DATA FOR THIS TASK |

·····

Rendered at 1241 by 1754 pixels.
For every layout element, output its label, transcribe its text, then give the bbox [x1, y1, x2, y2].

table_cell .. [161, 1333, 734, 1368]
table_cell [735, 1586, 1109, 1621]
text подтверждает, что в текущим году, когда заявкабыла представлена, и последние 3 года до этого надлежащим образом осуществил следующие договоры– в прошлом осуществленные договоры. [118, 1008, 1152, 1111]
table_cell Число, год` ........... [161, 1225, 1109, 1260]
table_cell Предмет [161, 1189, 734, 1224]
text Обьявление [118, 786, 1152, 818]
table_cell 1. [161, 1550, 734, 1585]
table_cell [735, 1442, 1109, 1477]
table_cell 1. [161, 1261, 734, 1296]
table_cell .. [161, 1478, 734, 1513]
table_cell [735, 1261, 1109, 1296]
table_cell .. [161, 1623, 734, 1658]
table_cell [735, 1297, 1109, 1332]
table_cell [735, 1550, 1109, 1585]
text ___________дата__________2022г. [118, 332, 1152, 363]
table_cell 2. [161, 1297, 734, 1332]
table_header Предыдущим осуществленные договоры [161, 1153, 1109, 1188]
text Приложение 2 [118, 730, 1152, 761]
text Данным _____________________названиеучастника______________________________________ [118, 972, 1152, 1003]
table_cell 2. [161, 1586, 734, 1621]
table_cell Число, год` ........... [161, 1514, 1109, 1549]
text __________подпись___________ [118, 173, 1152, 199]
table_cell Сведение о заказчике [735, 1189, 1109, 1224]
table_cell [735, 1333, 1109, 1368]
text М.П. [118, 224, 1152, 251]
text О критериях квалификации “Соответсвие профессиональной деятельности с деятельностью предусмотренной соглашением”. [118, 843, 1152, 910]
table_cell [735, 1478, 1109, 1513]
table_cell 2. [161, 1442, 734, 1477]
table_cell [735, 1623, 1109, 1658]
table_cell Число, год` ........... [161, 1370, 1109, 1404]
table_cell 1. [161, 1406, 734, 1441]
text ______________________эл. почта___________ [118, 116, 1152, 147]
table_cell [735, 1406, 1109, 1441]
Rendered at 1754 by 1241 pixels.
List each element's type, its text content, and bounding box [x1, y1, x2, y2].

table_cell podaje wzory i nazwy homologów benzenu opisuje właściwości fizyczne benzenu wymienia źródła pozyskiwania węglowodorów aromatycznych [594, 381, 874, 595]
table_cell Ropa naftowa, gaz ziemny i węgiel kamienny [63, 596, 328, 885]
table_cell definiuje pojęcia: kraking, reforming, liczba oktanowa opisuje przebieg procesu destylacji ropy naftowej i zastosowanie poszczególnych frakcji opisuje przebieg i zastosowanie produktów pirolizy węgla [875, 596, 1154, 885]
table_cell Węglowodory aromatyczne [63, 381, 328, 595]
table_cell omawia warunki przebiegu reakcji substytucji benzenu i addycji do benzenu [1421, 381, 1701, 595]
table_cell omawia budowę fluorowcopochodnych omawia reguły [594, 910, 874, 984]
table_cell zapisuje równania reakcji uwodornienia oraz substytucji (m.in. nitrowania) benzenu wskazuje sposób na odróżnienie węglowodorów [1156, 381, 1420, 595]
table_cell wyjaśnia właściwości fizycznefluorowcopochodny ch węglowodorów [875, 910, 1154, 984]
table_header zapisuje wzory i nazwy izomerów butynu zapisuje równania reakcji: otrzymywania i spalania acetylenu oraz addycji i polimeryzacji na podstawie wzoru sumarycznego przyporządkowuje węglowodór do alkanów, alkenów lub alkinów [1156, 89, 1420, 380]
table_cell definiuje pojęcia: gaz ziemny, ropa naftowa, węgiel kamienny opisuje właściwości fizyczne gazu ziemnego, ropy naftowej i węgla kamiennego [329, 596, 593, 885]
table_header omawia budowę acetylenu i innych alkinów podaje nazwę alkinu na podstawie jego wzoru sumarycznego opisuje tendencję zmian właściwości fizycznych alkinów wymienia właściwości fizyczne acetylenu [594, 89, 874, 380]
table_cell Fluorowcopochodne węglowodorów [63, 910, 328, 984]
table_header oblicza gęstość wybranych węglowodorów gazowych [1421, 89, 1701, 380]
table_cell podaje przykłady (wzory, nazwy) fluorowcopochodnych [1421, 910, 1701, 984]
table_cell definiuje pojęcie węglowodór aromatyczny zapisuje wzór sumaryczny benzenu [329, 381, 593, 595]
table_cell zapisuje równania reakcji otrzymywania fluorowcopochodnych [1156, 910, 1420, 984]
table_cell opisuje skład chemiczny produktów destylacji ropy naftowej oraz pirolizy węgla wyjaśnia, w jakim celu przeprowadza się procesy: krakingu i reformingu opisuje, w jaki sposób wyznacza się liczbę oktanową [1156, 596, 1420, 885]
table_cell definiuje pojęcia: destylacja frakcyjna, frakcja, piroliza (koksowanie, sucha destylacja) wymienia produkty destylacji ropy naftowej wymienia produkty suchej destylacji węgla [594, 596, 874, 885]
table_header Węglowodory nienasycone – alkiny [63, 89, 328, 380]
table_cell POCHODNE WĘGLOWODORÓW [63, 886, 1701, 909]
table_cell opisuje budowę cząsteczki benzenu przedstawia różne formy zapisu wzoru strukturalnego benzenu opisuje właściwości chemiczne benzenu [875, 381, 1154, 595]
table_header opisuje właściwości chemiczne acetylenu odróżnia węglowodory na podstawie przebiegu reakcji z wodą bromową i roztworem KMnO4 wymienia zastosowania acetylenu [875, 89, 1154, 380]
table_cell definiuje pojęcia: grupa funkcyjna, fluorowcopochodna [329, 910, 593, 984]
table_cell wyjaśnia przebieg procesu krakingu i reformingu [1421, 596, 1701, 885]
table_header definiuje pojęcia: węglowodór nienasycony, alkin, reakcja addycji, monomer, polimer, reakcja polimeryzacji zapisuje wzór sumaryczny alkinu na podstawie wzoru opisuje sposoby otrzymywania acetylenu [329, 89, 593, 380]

·····

WRITTEN TASK | Where does the word "wzór" appear in the records? Copy every line that holds it.

RESULT OF THE EXERCISE |
table_cell definiuje pojęcie węglowodór aromatyczny zapisuje wzór sumaryczny benzenu [329, 381, 593, 595]
table_header definiuje pojęcia: węglowodór nienasycony, alkin, reakcja addycji, monomer, polimer, reakcja polimeryzacji zapisuje wzór sumaryczny alkinu na podstawie wzoru opisuje sposoby otrzymywania acetylenu [329, 89, 593, 380]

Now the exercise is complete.